Başlangıç olarak, tüm yönetim kademelerinin, tüm devlet kurumlarının varlık nedeninin; toplumun huzurunu, sağlığını, eğitimini, güvenliğini vb. sağlamak olduğunu bilmek, anlamak, kabul etmek gerek.
Yani devlet kurumları ve tüm yönetim kademeleri, halka hizmet için o makamlarda oturmaktadırlar. Dolayısıyla her bir bireyin de genel uygulamalar konusundaki memnuniyet ve şikayetlerini, yasalar çerçevesinde ilgili makamlara duyurma hakkı vardır.
Halk arasında çok güzel bir söz vardır "ağlamayan çocuğa meme yoktur".

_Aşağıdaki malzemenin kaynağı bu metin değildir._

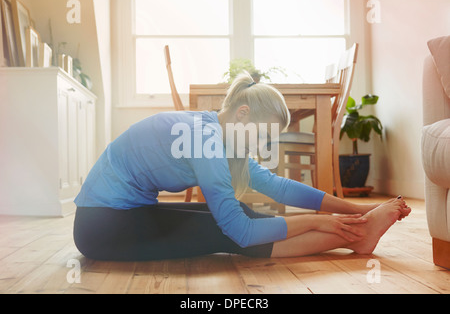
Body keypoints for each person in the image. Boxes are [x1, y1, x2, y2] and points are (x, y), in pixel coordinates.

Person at [73, 72, 411, 261]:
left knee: (238, 212)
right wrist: (318, 219)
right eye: (262, 135)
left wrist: (358, 208)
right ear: (243, 114)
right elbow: (241, 232)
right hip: (101, 229)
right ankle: (355, 239)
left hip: (128, 214)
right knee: (229, 230)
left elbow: (278, 187)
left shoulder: (217, 134)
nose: (261, 146)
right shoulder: (203, 141)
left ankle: (359, 231)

Bu şikayetlerimizi yaparken yasalar çerçevesinde kalmak çok önemlidir. Çünkü aksi takdirde haklı iken haksız konuma düşmek gibi bir risk söz konusudur.
Özellikle son günlerde yaşanan ve toplumumuzun geniş bir kesimini olumsuz yönde etkileyen ekonomik sorunların yaşandığı dönemde, ard arda yapılan zamlarla ilgili, kapı aralarında, aile meclislerinde hepimiz konuşup duruyoruz değil mi? Ama bunun için kaçımız yasal yollara başvuruyor.

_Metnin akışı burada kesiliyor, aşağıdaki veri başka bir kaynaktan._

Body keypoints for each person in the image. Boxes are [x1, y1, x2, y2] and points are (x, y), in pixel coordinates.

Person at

Hep birileri, bizim adımıza bir şeyler yapsın diye bekliyoruz. Üstelik beklerken de sürekli bizbize konuşarak büsbütün gerilim yarattığımızın farkında olmadan...

Bakın size çok güncel bir örnek; telekom, sadece bir kişinin dava açması sonucu, geçmiş 10 yıllık haksız yere alınan sabit ücretleri geri ödemeye mahkum edildi.
Bu haber gazetelerde, televizyonlarda söylendi durdu. Herkesin tek tek tüketici mahkemelerine bir fatura ile müracaat etmesi aynı iadeyi almaları için yeterli iken, kaç kişi buna baş vurdu dersiniz?
Peki, bir tek kişi mi bundan zarar görmüştü?
Siz başvurunuzu yaptınız mı?
İşte size en basit yurttaş olma sorumluluğu ile ilgili bir örnekti bu.

Siz yasalar çerçevesinde talep etmezseniz, hiç kimse size durupdururken arz etmez...
Böyle bir beklentiniz de son derece yersiz ve anlamsız olur.